Like the other royal sites, there are not any significant historical references, nor is there any archaeological evidence, that proves it was a royal residence or fortress as described in the myths. It was certainly an important cemetery with the amount of ring barrows backing up the scribes who mention it alongside Tailtiu and Tara as one of the three great burial sites also a gathering place or oenach. All assemblies and oenachs were part of religious and funerary traditions and just as an assembly was held at the cemetery of Tailtiu (even into the 19th century) there would surely have been one at Cruachan. It is believed by many that queen Medb was actually the local earth goddess, much like Medb Lethderg at Tara, and that becoming king meant marrying the earth, becoming one with Cruachan with the inauguration more than likely taking place on Rathcroghan mound itself. Cruachan's religious importance diminished after the arrival of Christianity, highlighted by the prologue in the Martyrology of Oengus that contrasts the end of Cruachan's power with the emergence of Clonmacnoise.

The new emerging writers didn't really record what actually happened at sites like this, developing stories which feature the síd of Cruachan being attacked by Ailill and Medb while referring to Owenagat as the hell's gate of Ireland. At the end of the first century, a number of raths were built on the site. Some of these later included souterrains with an entrance for one built over Oweynagat using standing Ogham stones from the site that were unique to Connacht, usually only appearing in the south-west of Ireland. The area is peppered with medieval field banks, the best examples being around Reilig na Ri, showing that Cruachan became key grazing land possibly attached initially to the early medieval fort built at neighbouring Tulsk, with another nearby feature – Carnfree mound – being used as the inauguration site of the O'Conor kings of Connacht. There is evidence of small house clusters or sean bhaile between the monuments that could have been lived in well past the Middle Ages; however, the next important development was surveying that began in the mid-eighteenth century, highlighted by Gabriel Beranger's colour drawing of Cruachan mound. This work was continued by the ordnance survey in the 1830s who, with local help, assigned the names to the monuments that are used to this day. Not much physical excavation has been done around Rathcroghan mound, but technologies such as radar and magnetic surveys have revealed features that show great similarities between Rathcroghan, Tara, and Emain Macha.

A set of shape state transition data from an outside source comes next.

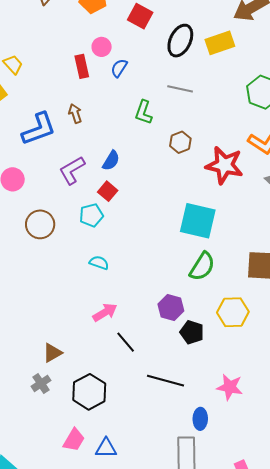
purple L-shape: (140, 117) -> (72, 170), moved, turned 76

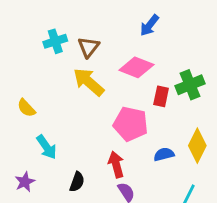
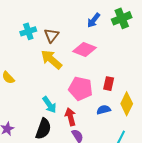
green cross: (190, 85) -> (122, 18), moved
red rectangle: (161, 96) -> (109, 84), moved
cyan arrow: (47, 147) -> (49, 105), moved
black semicircle: (77, 182) -> (43, 129), size x1.5

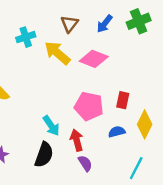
brown triangle: (51, 35) -> (69, 24), moved
yellow arrow: (51, 60) -> (57, 53), moved

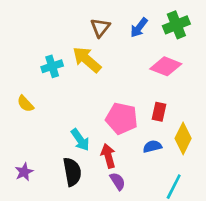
cyan cross: (26, 37) -> (52, 66), moved
pink diamond: (94, 59) -> (166, 66), moved
black semicircle: (44, 155) -> (72, 172), turned -30

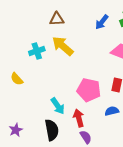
brown triangle: (100, 28) -> (57, 19), moved, turned 49

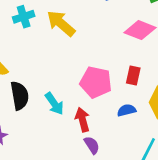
cyan cross: (37, 51) -> (24, 17), moved
black semicircle: (52, 130) -> (20, 96), moved

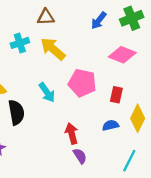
pink pentagon: (96, 82) -> (82, 83), moved
cyan arrow: (54, 104) -> (47, 92), moved

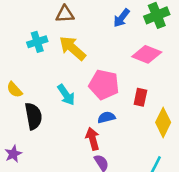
blue semicircle: (110, 125) -> (106, 117), moved

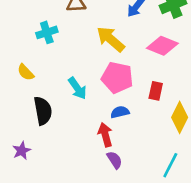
yellow arrow: (72, 48) -> (111, 39), moved
yellow semicircle: (15, 90) -> (26, 72), moved

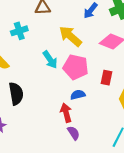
cyan arrow: (77, 88) -> (50, 60), moved

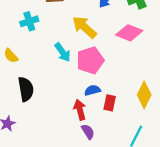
pink pentagon: (76, 67) -> (90, 60), turned -30
red rectangle: (107, 78) -> (110, 103), moved

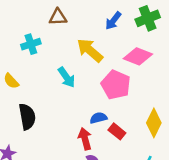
pink pentagon: (90, 60) -> (116, 85), moved, turned -30
red rectangle: (110, 103) -> (117, 131), turned -63

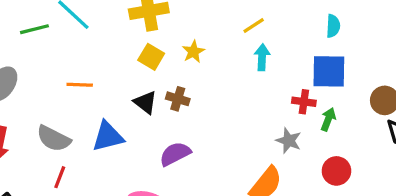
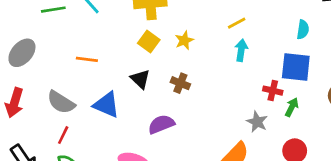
brown cross: (178, 99) -> (180, 83), moved
blue triangle: (108, 136) -> (106, 105), turned 32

In 1999 the Cruachan Ai visitor centre was completed in Tulsk, showcasing all the latest research updates done on Rathcroghan as well as Carnfree and Tulsk itself.

A historical reference to the cave is to be found in the Triads of Ireland, dating from the 14th to the 19th century, where "Úam Chnogba, Úam Slángæ and Dearc Fearna" are listed under the heading, "the three darkest places in Ireland". The last, meaning the 'Cave of the Alders', is generally thought to be the present Dunmore Cave, while the first two translate as the caves of Knowth and the caves of Slaney. is not known which exact system of caves/passage tombs near the river Slaney is being referred to, with the most likely, those at Baltinglass. Other sources translate the listed locations as Rath Croghan, the cave or crypt of Slane and the "Cave of the Ferns".

Information sources for the Rathcroghan complex includes a number of annalistic references, several of which refer to events at the site. While the earliest proto-historical annalistic reference to Rathcroghan occurs in the Annals of the Four Masters and is described as dating to 1681 BC, the promulgation of St. Patrick's law and St. Ciaran's law at Crúachan in 783 AD and 814 AD both refer to the site, and may be the earliest genuinely historical reference to Rathcroghan.